Vanaf heden: inhoudelijke discussie over ervaringen met en vragen over MB.

----------


## geenstijl21

Nou goed inhoudelijk:

Hof heeft en had Meyer in de verhuur. Meyer UPA1 bijvoorbeeld. Ik heb het idee dat Hof al het Meyer verkoopt en de klussen draait met MB en Alcons.... Aangezien Hof voor kwaliteit gaat zit hier vast een verband tussen....

Daarom deze vragen: 

Waarmee onderscheidt MB zich met Meyer? Wat is de meerwaarde van MB 12.1 t.o.v een Meyer UPA1?

----------


## nielsjanssennl

> Nou goed inhoudelijk:
> 
> Waarmee onderscheidt MB zich met Meyer? Wat is de meerwaarde van MB 12.1 t.o.v een Meyer UPA1?



Niet, dat is appels met peren vergelijken. Dat is hetzelfde door Nexo met Meyer te vergelijken. Het is een kwestie van smaak en/of toepassingen en het antwoord is: het produkt past bij je of niet. Meerwaarde is totaal niet belangrijk. Als de klant niet perse vraagt om UPA dan maakt het geen bal uit of je brood verdient met MB speakers, Meyer UPA's of Nexo/EAW/Martin/Alcons/d&b of whatever, toch?!?!? Bovendien wat is uberhaupt de meerwaarde van UPA tov alle andere luidsprekers over de hele wereld??? =retorisch. Deze vraag staat buiten de discussie.

Het verschil tussen MB en UPA is simpelweg: luister en vergelijk en vooral gebruik het beide eens live. Nogmaals ook dit is deels weer een kwestie van smaak. 
Mijn persoonlijke ervaring (heb zeer veel ervaring met zowel Meyer en recent ook met MB, dus kan hier denk ik wel iets over zeggen) is dat MB klankmatig anders (goed) is. Het gebruik ervan is relatief simpel: spanning erop en signaal erin en spelen maar. Dat is de enige overeenkomst met UPA-1P :-)
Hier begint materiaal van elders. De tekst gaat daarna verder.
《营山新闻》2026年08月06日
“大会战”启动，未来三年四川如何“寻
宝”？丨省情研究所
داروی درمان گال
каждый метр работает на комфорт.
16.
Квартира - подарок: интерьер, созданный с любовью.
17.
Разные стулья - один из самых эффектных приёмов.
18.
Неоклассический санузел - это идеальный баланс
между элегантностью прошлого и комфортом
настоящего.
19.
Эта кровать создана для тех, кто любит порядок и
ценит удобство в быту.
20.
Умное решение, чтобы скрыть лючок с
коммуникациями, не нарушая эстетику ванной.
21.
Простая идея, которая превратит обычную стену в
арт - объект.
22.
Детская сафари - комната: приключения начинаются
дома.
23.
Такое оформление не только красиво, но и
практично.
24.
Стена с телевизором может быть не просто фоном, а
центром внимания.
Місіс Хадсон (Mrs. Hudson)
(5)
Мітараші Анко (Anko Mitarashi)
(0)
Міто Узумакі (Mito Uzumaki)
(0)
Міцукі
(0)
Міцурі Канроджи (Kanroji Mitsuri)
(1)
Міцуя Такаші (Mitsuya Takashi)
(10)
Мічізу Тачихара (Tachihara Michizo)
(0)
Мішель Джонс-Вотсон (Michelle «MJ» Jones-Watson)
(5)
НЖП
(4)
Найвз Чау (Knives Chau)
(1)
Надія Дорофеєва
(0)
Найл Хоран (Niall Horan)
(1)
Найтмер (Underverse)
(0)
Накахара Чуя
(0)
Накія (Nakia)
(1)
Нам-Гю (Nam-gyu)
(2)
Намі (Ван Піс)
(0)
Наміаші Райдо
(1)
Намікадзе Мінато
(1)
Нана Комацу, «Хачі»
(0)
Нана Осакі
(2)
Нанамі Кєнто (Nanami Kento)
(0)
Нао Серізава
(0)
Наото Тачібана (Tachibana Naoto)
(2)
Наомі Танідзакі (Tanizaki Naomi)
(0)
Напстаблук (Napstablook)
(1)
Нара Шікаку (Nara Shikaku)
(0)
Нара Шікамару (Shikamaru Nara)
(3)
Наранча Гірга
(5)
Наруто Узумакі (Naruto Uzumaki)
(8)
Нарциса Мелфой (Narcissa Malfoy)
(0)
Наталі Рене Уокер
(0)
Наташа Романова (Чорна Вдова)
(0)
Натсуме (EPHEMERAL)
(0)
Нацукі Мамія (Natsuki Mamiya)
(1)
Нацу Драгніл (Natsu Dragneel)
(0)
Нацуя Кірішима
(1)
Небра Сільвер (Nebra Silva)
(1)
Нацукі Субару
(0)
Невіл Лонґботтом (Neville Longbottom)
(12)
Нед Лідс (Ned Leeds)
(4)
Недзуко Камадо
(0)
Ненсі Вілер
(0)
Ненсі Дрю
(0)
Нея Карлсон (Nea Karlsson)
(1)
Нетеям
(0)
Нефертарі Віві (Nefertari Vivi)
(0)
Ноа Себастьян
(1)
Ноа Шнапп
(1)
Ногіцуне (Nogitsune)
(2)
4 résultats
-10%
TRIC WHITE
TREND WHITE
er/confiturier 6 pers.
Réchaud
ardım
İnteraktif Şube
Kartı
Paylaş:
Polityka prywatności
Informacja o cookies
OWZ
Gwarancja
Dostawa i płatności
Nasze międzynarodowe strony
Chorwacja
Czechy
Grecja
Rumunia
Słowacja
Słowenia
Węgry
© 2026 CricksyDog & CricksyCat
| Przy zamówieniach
Nogmaals: het zal je opvallen dat de klankkleur (of tonale balans) anders is gekozen dan de UPA. Dit is een opvallend karakter waar je even aan moet wennen als je uitsluitend Meyer gewend bent (wat een vlakker freq. respons heeft). Maar uiteindelijk als je er live op werkt, zal je merken dat daardoor je aandacht meer uitgaat naar mixen en minder in klankkleur correcties of zelfs systeem correctie hoeft uit te voeren. Voor de gebruiker betekent dit dat zowel muziek (CD), als spraak en live-muziek er relatief snel goed op klinkt. Daarnaast heeft het systeem, ondanks de compressiedriver, een goed dieptebeeld. Ofwel het geluid komt goed naar voren. Bij een UPA vind ik het persoonlijk te dicht bij de luidspreker hangen. En fullrange heb je zeker 2 a 3 octaven meer laag dan een UPA. Waardoor de speaker ook al warmerder klinkt dan een UPA.
Nogmaals blijft een kwestie van smaak: maar als je mij vraagt of een MB12.1 beter klinkt dan een UPA-1P: dan is mijn antwoord: ja!

----------


## AJB

Hier even een reactie van een lichtman en ook wel producent...: Ik denk dat de hele discussie een beetje slaat als een tang op een varken. Zonder inhoudelijke details valt er over smaak niet te twisten.

Wat ik kan vaststellen is dat bovenstaande heren (Auke, Niels, Bart) met zowel Meyer, Alcons als MB een topgeluid neerzetten. Misschien heeft het dan ook wel te maken met de geluidsman, zijn persoonlijke voorkeur en vooral het begrip van systeemtechniek. Want elke geluidsman zeikt tegenwoordig over merkjes en labeltjes, maar er zijn weinigen die een systeem goed kunnen stacken en afregelen. Gek genoeg zijn dat vaak wel de mannen die het serieus goed doen..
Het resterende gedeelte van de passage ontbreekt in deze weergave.